Which lines in the entries below contain the word "phẩm"? Pick out and copy each one, treating uppercase and lowercase letters as different.

=======

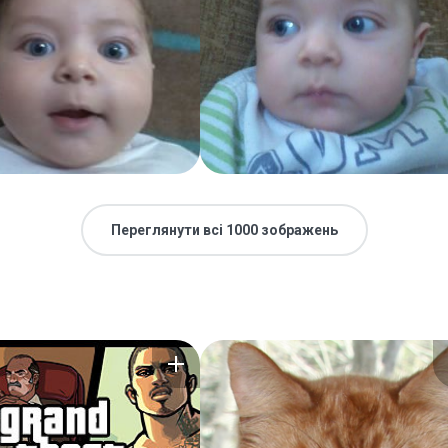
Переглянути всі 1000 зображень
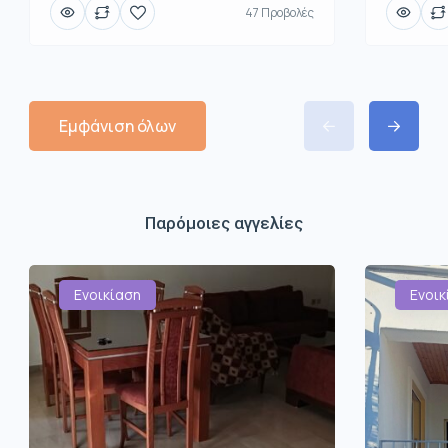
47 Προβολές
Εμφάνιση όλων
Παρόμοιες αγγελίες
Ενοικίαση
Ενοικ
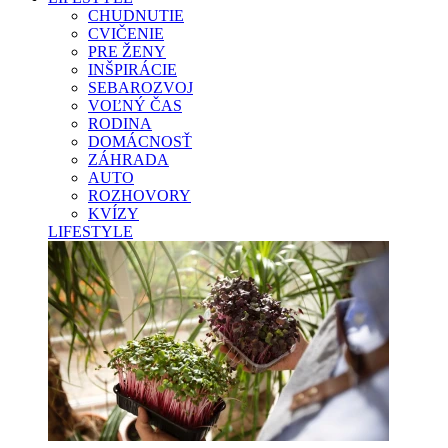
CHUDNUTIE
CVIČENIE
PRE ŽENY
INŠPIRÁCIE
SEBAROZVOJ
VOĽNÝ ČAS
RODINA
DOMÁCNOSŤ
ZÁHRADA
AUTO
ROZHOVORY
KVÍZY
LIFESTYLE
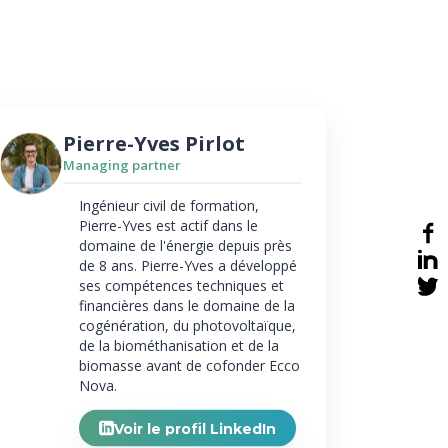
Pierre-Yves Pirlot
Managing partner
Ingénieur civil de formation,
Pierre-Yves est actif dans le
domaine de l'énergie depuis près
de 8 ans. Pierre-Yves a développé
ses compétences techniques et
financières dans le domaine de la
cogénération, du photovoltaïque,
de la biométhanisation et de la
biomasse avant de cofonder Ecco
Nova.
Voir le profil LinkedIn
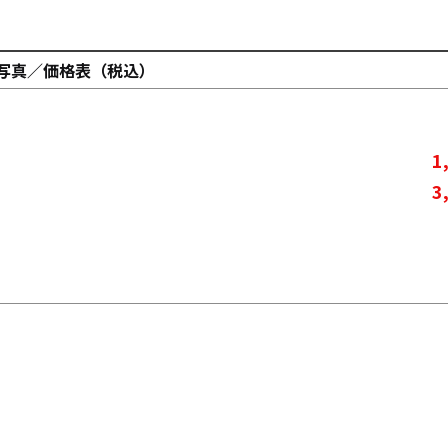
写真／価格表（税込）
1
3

=======

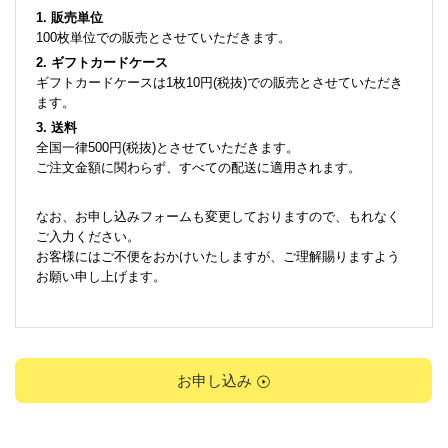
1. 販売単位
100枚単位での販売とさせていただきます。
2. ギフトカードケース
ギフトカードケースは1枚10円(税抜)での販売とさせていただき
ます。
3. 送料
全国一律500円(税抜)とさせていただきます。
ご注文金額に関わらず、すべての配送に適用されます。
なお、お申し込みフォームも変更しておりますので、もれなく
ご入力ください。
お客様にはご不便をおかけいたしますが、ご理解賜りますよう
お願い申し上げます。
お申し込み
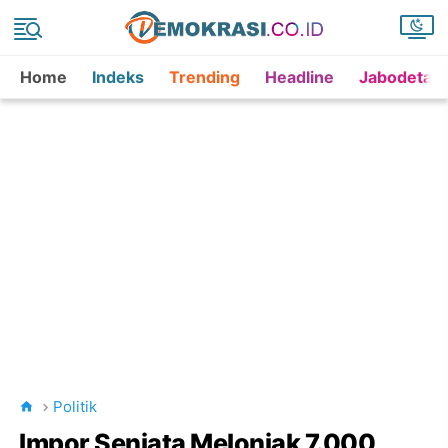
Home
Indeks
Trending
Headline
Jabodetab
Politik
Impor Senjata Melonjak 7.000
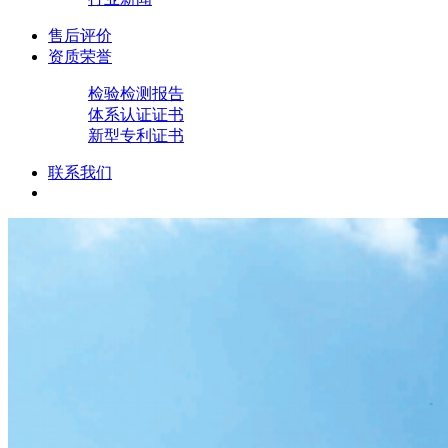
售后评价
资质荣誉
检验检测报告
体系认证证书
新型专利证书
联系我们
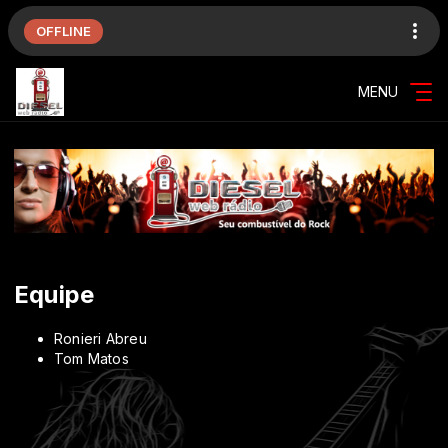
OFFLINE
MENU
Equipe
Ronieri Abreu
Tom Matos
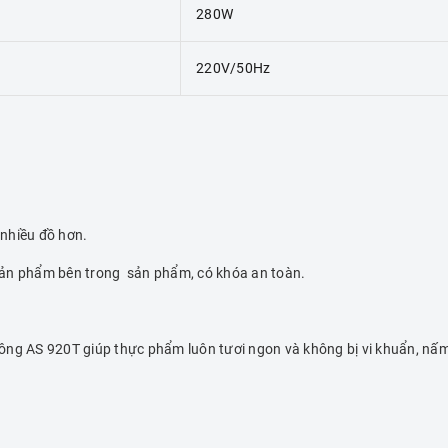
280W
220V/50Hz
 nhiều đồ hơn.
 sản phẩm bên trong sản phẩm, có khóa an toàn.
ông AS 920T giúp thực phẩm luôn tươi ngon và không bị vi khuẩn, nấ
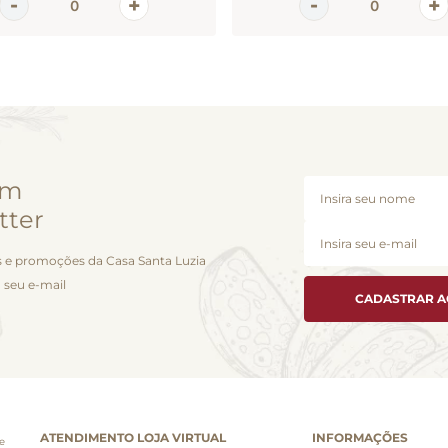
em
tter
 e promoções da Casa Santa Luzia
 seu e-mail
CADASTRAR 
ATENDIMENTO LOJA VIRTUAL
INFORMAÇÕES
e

=======

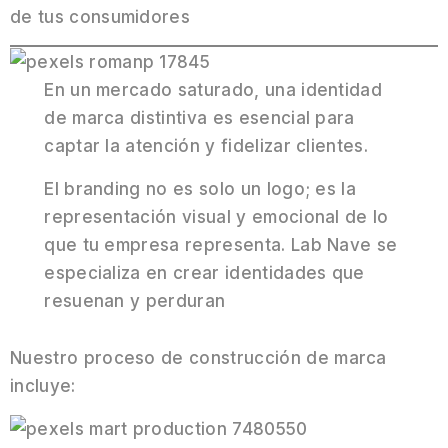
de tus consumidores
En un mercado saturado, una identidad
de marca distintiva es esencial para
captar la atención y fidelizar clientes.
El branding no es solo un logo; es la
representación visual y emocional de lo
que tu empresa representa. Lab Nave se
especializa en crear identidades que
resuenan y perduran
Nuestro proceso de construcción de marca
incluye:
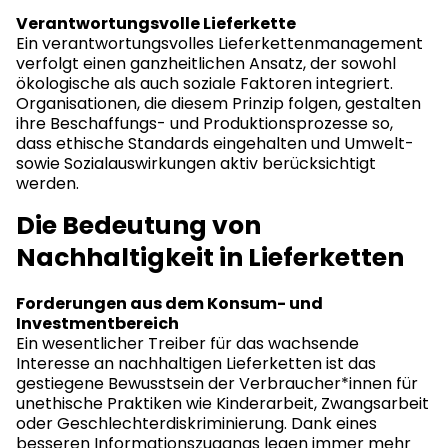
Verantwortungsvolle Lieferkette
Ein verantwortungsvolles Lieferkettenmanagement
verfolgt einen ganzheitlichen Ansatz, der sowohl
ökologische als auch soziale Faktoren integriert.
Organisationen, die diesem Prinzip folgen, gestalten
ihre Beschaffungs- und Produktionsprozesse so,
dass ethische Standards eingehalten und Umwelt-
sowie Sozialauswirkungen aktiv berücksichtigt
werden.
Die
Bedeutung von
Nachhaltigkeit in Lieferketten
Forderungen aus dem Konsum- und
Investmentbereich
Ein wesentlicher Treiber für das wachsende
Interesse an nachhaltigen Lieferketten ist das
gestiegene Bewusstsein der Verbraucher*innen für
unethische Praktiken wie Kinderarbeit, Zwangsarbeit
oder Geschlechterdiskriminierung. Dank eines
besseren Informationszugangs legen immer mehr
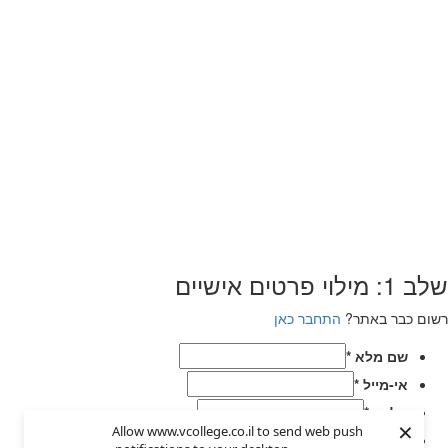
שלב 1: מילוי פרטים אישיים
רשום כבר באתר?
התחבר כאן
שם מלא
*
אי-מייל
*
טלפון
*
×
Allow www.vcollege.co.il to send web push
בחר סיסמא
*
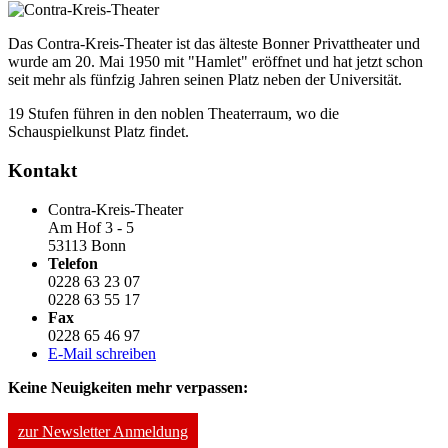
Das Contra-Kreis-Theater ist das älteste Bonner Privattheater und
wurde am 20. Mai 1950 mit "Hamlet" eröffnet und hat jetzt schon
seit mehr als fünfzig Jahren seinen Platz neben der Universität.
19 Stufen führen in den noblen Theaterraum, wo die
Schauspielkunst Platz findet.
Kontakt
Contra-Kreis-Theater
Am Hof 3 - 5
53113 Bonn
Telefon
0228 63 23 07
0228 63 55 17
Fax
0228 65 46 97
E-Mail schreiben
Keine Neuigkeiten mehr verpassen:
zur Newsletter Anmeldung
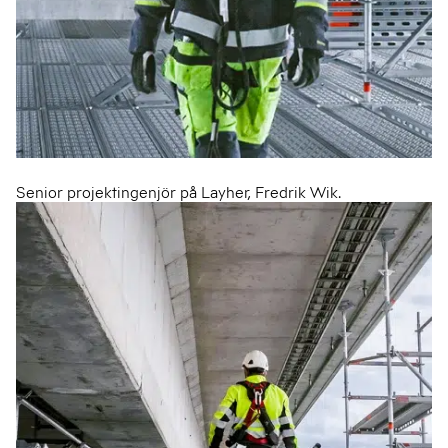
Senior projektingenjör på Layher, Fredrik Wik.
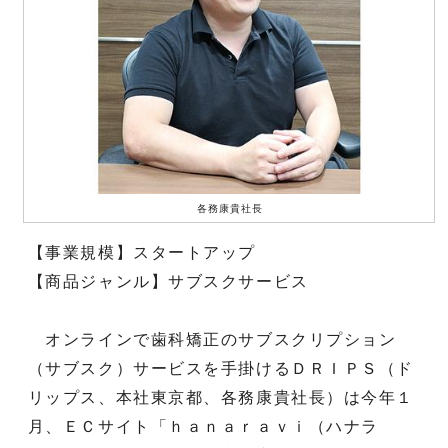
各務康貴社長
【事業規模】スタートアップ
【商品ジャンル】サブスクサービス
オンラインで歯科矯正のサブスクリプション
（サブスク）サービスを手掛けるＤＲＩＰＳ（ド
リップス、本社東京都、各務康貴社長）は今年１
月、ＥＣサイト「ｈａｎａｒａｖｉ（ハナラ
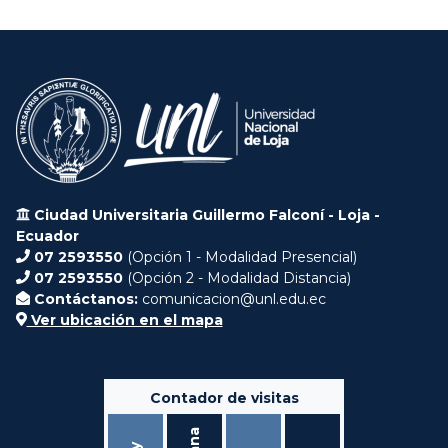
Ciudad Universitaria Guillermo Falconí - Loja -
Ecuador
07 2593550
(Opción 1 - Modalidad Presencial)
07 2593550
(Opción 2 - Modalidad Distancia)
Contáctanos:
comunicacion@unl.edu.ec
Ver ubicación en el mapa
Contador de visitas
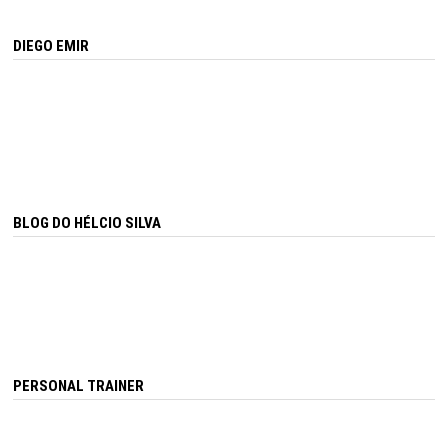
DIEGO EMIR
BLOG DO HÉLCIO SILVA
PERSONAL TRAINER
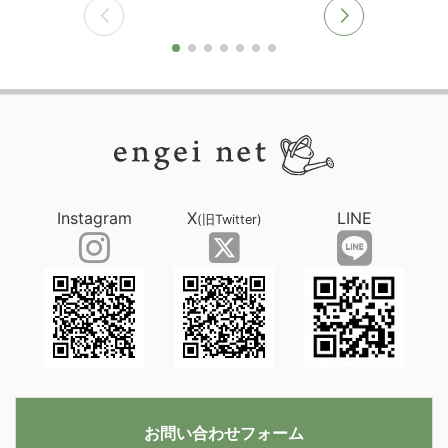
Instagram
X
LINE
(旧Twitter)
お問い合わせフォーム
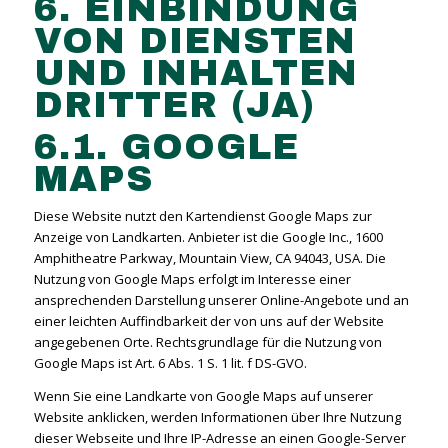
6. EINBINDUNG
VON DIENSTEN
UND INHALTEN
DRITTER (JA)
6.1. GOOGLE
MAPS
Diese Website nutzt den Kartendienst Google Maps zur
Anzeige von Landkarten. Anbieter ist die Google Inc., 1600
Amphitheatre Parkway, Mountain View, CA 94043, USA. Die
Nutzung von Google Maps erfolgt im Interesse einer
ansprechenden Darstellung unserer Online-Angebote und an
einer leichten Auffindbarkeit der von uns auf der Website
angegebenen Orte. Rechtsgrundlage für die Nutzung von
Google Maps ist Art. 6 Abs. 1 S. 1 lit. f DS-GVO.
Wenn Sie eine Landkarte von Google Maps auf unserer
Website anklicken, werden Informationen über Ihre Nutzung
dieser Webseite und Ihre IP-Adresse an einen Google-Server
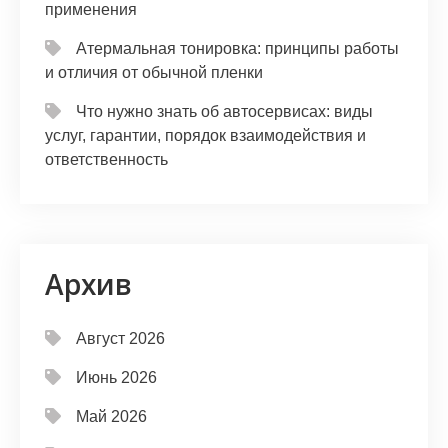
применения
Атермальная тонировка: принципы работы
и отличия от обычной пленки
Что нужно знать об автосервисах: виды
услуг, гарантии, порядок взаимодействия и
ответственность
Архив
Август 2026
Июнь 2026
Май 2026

=======

=== Solution to this exercise ===
 sản phẩm bên trong sản phẩm, có khóa an toàn.
ông AS 920T giúp thực phẩm luôn tươi ngon và không bị vi khuẩn, nấ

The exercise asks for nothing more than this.